Come osservato dalla dottrina (LOZZI), nel caso di prova diretta il giudice dovrà compiere una sola valutazione e quindi, una volta superato il vaglio di credibilità della fonte e di attendibilità dell'elemento di prova, potrà giungere ad una affermazione positiva circa la penale responsabilità dell'imputato, mentre nel caso della prova indiziaria sarà necessaria una doppia valutazione, diretta prima di tutto a verificare l'affidabilità della prova e poi ad accertare se sia possibile o meno, facendo applicazione di una massima di esperienza o di una legge scientifica, risalire dal fatto noto al fatto ignoto con un sufficiente grado di probabilità (occorre infatti tenere presente che il fatto deve risultare provato al di là di ogni ragionevole dubbio art. 533 c.p.p.).
Sul piano normativo, la minore affidabilità della prova indiziaria è del resto confermata dall'art. 192 c.p.p., a mente del quale l'esistenza di un fatto non può essere desunta da indizi a meno che questi siano gravi, precisi e concordanti.
Per un modello di processo di stampo prettamente accusatorio impone che siano le parti a ricercare le fonti di prova e a chiedere al giudice l'ammissione del relativo mezzo di prova. In tal senso alle parti è riconosciuto il diritto alla prova, che rappresenta un aspetto essenziale del diritto di difesa.
Tale diretto compendia essenzialmente:
- ricercare le fonti di prova;
- chiedere l'ammissione del relativo mezzo;
- partecipare alla sua assunzione;
- proporre una valutazione del risultato al momento delle conclusioni.

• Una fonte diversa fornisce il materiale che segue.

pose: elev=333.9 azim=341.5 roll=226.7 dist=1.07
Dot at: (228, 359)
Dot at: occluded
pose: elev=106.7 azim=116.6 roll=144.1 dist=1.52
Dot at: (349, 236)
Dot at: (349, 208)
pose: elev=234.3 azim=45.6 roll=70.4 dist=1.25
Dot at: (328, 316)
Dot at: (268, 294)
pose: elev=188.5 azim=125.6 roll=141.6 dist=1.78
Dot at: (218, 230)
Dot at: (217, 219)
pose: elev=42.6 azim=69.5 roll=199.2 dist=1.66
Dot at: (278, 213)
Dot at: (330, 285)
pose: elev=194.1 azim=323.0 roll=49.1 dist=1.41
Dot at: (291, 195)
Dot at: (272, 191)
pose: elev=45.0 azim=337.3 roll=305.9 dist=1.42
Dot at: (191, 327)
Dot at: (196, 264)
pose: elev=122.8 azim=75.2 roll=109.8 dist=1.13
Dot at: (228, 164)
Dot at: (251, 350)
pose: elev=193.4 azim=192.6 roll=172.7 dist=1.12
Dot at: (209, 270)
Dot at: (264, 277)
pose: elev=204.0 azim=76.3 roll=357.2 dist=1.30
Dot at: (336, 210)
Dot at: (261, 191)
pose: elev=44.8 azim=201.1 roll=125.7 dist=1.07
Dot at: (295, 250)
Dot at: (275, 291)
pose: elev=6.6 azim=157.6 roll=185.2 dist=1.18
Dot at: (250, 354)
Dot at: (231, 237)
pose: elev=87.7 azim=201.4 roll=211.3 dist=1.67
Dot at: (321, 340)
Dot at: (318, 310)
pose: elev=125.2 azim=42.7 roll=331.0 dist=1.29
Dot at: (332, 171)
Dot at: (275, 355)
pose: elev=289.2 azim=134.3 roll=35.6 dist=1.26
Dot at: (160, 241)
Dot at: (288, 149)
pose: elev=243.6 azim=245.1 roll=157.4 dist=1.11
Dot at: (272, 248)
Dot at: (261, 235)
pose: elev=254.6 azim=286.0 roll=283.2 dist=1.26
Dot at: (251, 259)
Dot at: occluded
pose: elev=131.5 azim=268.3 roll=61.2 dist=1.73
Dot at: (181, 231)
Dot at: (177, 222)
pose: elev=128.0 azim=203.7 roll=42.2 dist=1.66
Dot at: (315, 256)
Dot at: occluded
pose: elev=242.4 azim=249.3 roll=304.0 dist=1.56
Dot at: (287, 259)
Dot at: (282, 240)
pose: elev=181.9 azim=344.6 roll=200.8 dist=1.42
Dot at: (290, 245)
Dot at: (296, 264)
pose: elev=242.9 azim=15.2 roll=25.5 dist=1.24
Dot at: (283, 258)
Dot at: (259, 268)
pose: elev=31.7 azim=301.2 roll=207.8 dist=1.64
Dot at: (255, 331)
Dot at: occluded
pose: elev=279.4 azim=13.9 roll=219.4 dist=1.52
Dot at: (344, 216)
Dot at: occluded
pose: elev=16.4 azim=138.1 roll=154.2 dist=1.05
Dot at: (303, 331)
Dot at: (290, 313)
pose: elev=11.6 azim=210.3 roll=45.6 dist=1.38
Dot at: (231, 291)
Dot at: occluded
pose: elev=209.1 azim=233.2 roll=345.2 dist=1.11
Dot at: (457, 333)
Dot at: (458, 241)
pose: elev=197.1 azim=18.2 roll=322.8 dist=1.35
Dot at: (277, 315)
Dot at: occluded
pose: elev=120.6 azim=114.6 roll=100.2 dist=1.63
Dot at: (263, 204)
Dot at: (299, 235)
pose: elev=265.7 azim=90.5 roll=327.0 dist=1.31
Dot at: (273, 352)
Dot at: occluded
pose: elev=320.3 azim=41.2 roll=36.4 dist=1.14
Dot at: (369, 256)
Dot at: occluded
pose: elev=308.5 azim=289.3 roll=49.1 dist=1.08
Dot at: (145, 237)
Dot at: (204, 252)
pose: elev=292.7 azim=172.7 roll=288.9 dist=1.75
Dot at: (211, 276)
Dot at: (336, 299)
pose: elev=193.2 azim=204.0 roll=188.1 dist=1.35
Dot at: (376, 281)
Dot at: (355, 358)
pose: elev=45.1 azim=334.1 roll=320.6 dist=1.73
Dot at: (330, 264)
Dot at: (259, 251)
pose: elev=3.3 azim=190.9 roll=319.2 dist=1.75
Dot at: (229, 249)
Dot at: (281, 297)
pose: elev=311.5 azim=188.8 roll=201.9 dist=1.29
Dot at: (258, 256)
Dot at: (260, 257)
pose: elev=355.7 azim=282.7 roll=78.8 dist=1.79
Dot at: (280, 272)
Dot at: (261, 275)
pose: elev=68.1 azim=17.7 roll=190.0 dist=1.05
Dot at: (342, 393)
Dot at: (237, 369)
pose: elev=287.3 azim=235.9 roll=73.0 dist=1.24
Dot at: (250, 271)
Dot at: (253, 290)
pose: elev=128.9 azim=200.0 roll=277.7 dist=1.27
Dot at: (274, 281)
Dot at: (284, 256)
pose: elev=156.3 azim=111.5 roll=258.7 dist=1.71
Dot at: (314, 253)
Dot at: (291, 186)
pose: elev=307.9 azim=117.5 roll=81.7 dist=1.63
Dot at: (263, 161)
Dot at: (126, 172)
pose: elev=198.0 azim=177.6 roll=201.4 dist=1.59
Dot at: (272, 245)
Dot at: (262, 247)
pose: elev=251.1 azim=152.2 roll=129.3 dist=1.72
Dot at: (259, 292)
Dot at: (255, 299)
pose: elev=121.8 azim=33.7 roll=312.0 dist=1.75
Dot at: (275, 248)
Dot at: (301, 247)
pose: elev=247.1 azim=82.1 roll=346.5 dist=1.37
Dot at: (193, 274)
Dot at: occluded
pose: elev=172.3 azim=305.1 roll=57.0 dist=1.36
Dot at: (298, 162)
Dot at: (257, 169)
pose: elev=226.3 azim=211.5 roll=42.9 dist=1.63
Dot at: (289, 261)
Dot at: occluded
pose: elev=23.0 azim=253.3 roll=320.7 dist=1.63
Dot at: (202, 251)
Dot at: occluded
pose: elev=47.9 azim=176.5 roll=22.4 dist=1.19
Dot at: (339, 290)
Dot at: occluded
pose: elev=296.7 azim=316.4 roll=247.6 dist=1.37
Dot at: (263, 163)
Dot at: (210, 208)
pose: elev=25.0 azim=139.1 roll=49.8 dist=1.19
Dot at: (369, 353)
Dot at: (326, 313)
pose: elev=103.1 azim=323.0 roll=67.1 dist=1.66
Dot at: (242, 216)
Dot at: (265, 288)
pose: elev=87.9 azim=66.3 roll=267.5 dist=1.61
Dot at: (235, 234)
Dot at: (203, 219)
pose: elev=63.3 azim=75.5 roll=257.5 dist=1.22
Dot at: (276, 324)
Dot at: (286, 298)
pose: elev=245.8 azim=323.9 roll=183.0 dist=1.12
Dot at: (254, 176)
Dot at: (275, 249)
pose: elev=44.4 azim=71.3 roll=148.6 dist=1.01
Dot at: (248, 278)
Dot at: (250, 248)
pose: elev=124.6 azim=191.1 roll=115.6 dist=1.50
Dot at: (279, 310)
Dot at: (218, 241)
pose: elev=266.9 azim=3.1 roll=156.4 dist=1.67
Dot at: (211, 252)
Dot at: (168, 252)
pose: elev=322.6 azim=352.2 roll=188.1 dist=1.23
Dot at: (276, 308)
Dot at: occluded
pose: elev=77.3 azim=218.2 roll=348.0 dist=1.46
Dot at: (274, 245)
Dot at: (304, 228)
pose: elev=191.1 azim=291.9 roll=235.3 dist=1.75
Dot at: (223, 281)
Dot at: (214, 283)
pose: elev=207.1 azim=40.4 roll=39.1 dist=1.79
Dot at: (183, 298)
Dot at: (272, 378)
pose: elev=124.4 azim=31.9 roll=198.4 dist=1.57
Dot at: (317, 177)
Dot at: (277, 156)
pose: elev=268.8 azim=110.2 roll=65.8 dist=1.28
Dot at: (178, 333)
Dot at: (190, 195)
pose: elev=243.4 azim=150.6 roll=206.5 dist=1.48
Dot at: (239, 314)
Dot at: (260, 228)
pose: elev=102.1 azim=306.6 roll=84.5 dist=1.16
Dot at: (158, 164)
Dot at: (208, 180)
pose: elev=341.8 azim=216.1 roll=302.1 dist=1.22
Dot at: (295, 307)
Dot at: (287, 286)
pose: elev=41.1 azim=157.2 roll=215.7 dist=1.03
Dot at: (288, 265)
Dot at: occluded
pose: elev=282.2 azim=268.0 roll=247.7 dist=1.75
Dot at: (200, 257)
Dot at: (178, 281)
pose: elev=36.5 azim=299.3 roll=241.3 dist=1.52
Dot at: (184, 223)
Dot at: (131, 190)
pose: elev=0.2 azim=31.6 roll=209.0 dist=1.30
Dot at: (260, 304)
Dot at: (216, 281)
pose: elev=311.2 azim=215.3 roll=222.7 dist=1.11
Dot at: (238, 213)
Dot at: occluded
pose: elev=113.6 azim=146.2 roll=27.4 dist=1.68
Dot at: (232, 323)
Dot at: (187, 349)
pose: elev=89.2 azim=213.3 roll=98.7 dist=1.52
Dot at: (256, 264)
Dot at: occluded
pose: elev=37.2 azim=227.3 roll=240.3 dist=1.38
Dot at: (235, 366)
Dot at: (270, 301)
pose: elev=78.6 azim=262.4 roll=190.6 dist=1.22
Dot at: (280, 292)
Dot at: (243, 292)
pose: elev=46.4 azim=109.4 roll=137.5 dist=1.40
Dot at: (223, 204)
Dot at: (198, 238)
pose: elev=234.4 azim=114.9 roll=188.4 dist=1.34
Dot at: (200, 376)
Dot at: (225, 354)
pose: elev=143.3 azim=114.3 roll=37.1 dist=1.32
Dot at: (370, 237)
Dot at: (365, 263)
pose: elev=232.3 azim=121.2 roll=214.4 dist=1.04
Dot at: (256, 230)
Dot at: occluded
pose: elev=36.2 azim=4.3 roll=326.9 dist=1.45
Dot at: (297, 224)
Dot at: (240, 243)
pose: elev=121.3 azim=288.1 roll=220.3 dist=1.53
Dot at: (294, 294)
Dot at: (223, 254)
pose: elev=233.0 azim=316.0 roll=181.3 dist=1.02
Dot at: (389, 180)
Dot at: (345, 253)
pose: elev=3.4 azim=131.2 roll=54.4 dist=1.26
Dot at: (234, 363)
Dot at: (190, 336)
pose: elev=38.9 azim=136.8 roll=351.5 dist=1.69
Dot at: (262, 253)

L'art. 190 c.1 c.p.p. prevede infatti che le prove sono ammesse a richiesta di parte. Il giudice provvede senza ritardo con ordinanza escludendo le prove vietate dalla legge e quelle che manifestamente sono superflue o irrilevanti.
Il potere di ammissione della prova compete invece al giudice che, nel suo concreto esercizio, deve attenersi ai seguenti criteri:
- la prova deve essere pertinente;
- la prova non deve essere vietata dalla legge;
- la prova non deve essere superflua;
- la prova deve essere rilevante.
Il principio dispositivo, cui mostra di ispirarsi il codice di procedura penale con l'art. 190 c.p.p. risulta tuttavia temperato dal riconoscimento di poteri di iniziativa probatoria officiosi, a carattere integrativo, esercitabili dal giudice nelle ipotesi in cui il quadro probatorio introdotto dalle parti impedisca al processo di assolvere al meglio la sua funzione di accertamento (si vedano in particolare gli artt. 422 c.1, 441 c. 5 e 507 c.p.p.).
Il diritto alla prova, come detto, ricomprende anche il diritto di partecipare all'assunzione del mezzo di prova. Ciò si coglie, essenzialmente, con riferimento alle prove dichiarative ( ad esempio la testimonianza), la cui assunzione in dibattimento avviene nelle forme dell'esame incrociato, nel corso del quale l'escussione del dichiarante è condotta e scandita dalle domande formulate dalle parti, nella sequenza dell'esame, controesame e riesame.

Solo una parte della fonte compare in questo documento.